In 2015 season, Nishida finished the regular season in 62 games with a batting average of .220, a one home runs, a RBI of 8, and a 2 stolen bases.

In 2016 season, Nishida played 11 games in the Pacific League.

In 2017 season, Nishida played 22 games in the Pacific League.

===Fukuoka SoftBank Hawks===
On November 14, 2017, the Tohoku Rakuten Golden Eagles traded Nishida to the Fukuoka SoftBank Hawks for Ayatsugu Yamashita.

In 2018 season, Nishida finished the regular season in 72 games with a batting average of .211, a 4 home runs, a RBI of 16, and a 3 stolen bases. In the 2018 Pacific League Climax Series against the Saitama Seibu Lions, Nishida played an active part in five games with a batting average of .583 (7 hits in 17 at bats). And he played in the 2018 Japan Series and recorded his first hit and RBI in the Japan Series.

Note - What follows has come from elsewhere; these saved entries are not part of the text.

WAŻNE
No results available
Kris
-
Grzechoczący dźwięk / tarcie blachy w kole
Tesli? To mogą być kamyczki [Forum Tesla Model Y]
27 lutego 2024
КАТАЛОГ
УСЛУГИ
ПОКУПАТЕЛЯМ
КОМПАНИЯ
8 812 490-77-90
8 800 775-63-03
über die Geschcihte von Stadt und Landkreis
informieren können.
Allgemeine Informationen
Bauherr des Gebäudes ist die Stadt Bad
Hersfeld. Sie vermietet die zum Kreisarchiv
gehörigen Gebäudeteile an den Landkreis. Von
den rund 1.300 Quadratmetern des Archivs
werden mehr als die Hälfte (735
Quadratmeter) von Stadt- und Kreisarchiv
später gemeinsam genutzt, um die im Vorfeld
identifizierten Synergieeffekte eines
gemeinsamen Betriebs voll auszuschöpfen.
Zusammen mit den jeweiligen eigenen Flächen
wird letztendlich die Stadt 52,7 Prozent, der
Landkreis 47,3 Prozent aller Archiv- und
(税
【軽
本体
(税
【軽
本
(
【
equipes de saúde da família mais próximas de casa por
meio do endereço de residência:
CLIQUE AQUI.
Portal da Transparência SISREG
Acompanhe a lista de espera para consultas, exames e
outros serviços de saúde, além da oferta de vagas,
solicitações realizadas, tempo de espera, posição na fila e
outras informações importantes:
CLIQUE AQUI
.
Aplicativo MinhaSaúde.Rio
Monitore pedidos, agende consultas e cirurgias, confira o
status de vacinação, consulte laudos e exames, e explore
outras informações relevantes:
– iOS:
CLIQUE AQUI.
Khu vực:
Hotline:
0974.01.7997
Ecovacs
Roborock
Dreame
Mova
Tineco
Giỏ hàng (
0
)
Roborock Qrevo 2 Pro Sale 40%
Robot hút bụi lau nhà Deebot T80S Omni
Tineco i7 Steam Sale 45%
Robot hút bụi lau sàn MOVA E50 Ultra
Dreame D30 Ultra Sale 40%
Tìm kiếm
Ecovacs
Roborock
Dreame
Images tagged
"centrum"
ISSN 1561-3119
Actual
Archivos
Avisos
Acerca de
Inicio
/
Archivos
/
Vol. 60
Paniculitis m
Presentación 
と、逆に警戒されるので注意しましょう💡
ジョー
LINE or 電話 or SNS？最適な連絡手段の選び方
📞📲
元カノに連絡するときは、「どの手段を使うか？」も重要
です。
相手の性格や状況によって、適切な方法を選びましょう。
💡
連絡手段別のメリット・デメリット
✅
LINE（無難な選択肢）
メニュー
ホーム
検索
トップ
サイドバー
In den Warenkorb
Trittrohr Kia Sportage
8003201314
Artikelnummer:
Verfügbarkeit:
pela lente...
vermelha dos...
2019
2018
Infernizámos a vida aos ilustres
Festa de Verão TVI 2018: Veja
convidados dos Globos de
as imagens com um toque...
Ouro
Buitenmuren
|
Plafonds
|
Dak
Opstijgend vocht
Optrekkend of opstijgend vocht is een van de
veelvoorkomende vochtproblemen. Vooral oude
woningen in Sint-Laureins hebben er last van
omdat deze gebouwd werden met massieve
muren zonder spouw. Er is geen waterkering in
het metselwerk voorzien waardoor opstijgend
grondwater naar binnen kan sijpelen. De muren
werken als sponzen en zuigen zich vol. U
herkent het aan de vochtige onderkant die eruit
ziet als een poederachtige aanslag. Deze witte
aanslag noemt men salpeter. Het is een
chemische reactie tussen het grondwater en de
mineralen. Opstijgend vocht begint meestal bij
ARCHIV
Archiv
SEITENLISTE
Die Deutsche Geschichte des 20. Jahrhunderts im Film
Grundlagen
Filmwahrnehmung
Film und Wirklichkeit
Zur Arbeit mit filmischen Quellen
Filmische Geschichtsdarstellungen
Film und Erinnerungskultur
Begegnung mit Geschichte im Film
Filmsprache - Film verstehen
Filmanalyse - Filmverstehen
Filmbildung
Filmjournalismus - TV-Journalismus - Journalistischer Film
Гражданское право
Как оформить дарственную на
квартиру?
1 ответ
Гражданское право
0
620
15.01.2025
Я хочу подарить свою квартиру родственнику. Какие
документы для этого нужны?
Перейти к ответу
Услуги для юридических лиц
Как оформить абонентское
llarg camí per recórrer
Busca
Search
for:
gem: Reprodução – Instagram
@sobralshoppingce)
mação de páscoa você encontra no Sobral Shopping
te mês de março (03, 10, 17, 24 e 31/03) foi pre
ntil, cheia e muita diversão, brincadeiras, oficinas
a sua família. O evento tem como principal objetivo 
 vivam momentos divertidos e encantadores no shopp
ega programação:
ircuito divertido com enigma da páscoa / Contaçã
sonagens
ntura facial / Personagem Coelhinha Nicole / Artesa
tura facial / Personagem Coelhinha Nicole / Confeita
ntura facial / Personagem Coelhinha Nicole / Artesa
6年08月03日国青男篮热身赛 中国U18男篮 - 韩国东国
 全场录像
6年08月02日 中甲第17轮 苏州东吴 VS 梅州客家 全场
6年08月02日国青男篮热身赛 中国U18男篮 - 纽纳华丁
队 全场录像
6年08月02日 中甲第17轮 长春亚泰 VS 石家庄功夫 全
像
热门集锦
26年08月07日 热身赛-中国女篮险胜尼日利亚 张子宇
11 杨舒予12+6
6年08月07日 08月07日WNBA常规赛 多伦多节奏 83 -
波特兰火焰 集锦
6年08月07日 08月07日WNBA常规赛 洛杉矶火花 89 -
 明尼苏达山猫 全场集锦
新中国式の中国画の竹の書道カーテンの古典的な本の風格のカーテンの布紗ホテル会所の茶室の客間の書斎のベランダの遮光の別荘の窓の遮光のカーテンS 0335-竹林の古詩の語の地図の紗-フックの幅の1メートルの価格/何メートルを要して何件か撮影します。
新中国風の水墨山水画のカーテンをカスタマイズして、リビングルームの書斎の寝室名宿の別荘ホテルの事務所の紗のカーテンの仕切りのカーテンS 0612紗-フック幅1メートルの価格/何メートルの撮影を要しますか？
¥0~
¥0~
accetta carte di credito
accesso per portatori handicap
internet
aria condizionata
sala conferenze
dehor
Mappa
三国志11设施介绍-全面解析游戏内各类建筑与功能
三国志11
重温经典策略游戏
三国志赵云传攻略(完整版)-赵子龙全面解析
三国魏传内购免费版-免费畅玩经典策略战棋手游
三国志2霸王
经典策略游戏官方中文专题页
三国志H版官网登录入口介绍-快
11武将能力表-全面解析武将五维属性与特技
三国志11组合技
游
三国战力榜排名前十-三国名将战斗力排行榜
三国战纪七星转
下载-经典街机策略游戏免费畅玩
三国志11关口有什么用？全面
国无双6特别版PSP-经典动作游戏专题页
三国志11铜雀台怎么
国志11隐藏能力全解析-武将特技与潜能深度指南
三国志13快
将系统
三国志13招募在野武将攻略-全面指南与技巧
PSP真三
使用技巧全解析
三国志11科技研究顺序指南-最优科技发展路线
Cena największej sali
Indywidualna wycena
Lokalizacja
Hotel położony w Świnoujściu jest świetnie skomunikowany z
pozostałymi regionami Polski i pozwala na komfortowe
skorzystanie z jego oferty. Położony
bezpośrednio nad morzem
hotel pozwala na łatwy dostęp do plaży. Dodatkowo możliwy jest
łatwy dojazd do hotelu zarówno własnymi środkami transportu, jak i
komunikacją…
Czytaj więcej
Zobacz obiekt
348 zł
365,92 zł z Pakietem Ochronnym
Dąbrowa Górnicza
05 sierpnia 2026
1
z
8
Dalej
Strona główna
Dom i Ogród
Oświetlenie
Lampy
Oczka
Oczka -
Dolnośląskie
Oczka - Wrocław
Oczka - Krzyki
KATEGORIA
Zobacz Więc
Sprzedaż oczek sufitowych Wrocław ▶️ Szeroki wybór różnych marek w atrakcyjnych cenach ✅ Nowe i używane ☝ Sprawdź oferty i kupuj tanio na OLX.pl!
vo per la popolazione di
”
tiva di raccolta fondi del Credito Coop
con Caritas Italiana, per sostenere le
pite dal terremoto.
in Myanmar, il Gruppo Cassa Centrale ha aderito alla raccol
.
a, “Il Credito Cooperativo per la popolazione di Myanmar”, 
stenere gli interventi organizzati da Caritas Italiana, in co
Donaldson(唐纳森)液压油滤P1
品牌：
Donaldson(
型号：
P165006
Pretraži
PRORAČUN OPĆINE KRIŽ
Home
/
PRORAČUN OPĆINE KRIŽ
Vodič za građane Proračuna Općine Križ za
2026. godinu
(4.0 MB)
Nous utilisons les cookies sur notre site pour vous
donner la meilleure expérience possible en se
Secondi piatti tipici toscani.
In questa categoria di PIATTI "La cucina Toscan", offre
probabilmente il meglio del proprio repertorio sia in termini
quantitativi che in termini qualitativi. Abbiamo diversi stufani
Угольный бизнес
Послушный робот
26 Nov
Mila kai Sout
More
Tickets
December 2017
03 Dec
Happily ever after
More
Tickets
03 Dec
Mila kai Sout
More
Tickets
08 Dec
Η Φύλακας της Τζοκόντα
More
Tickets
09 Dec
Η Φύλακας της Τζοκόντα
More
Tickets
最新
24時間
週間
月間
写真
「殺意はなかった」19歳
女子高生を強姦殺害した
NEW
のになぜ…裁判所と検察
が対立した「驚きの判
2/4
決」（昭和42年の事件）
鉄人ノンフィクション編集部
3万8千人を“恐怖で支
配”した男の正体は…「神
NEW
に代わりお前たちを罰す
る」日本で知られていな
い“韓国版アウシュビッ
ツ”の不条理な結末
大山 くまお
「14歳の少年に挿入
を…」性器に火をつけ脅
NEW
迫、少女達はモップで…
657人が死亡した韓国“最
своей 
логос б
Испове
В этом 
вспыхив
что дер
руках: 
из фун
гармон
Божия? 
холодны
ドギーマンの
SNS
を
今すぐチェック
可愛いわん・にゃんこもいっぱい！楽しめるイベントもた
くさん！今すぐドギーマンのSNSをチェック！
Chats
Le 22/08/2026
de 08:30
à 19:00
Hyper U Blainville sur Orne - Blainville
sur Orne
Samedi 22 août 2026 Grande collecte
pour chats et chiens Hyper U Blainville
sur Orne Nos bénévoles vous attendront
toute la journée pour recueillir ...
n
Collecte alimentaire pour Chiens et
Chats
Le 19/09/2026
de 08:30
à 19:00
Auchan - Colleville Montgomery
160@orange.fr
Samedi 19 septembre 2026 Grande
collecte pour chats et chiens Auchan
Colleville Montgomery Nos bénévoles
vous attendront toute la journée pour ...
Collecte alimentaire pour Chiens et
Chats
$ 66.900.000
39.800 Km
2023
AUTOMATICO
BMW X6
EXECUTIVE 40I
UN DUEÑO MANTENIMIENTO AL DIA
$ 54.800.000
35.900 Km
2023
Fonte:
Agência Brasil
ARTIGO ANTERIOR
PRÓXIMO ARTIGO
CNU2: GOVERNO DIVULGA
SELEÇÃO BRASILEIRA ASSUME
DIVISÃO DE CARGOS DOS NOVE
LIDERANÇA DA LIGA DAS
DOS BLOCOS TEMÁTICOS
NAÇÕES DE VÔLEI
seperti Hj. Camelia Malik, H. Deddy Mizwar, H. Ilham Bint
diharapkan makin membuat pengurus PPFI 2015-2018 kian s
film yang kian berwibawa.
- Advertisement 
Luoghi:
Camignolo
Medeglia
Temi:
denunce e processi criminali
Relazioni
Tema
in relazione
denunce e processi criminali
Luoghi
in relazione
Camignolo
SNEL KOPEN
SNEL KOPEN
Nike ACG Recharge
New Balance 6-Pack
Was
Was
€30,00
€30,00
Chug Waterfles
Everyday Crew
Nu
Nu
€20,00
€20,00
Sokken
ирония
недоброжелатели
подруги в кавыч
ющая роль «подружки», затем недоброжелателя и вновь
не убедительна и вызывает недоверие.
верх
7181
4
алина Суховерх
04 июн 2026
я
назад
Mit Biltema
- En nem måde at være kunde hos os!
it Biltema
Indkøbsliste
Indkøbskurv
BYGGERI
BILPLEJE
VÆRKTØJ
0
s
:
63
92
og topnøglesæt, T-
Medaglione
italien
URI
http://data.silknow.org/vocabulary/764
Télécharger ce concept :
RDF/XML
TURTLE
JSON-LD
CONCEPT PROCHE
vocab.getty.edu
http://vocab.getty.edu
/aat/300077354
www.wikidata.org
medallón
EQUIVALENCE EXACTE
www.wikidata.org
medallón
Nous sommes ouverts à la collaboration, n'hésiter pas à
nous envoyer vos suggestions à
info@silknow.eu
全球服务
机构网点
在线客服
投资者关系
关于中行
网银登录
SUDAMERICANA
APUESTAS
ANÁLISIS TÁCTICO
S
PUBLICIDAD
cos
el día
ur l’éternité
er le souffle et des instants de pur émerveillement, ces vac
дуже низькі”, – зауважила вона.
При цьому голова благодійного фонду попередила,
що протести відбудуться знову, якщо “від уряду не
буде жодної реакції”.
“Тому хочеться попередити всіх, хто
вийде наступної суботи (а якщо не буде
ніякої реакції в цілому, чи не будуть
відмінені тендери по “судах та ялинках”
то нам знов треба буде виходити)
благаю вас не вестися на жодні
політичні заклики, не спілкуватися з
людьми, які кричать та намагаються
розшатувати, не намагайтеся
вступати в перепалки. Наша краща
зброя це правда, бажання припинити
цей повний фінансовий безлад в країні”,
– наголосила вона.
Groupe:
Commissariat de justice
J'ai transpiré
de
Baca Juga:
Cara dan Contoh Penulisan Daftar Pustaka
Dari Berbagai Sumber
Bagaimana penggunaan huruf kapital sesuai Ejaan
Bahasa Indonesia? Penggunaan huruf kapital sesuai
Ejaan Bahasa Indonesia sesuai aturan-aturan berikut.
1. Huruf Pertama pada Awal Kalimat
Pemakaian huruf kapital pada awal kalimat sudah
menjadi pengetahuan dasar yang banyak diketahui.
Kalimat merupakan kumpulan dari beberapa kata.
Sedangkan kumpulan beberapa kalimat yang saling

In 2019 season, Nishida injured his left flank on April 3 and his right flank on July 26. As a result, he played only seven games.

In 2020 season, Nishida played 36 games in the Pacific League. On December 2, 2020, he become a free agent. On December 23, 2020, he announced his retirement. On December 25, 2020, he become a staff for the Hawks of NPB.